What you have to do =
Please convert the data into a numbered list, starting at the line that contains "order: Malpighiales" and continuing through the last line of the data. Leave out any blank lines.

Data rows =
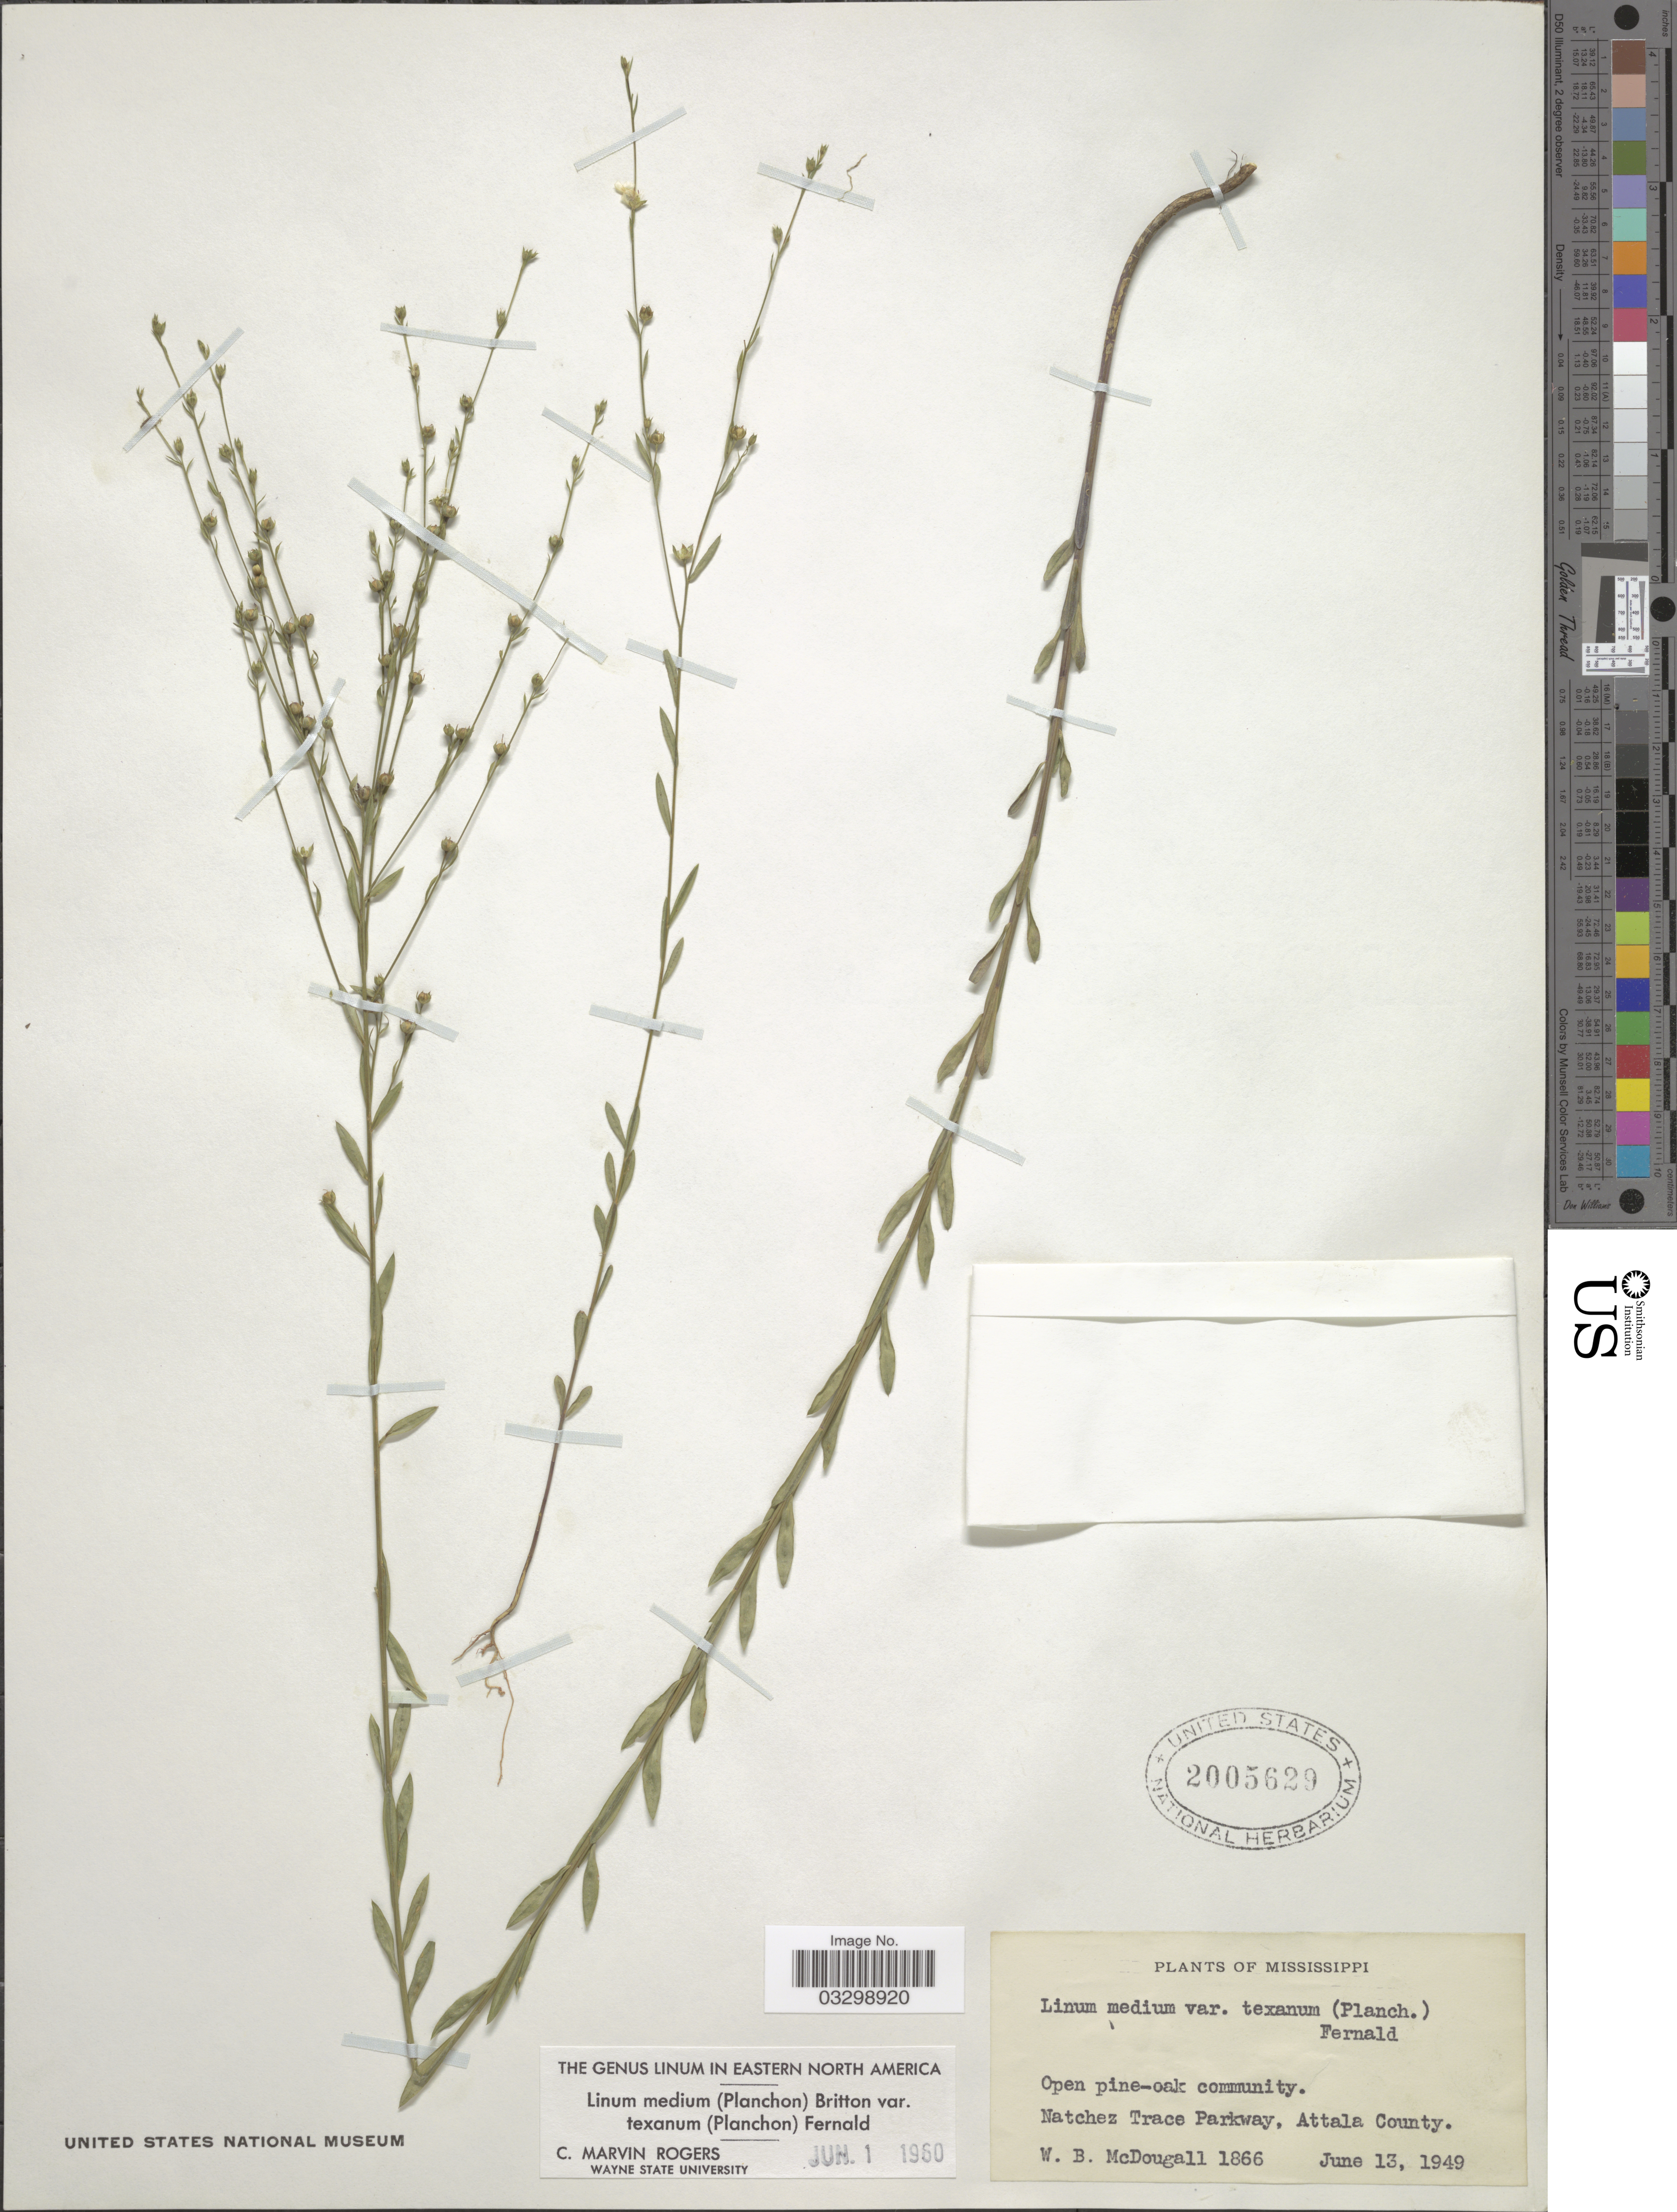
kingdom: Plantae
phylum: Tracheophyta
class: Magnoliopsida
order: Malpighiales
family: Linaceae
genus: Linum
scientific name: Linum medium var. texanum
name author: (Planch.) Fernald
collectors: W. B. McDougall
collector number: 1866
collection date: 1949-06-13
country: United States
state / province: Mississippi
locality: Natchez Trace Parkway, Attala County.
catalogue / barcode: US 2005629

Solution to this exercise =
1. order: Malpighiales
2. family: Linaceae
3. genus: Linum
4. scientific name: Linum medium var. texanum
5. name author: (Planch.) Fernald
6. collectors: W. B. McDougall
7. collector number: 1866
8. collection date: 1949-06-13
9. country: United States
10. state / province: Mississippi
11. locality: Natchez Trace Parkway, Attala County.
12. catalogue / barcode: US 2005629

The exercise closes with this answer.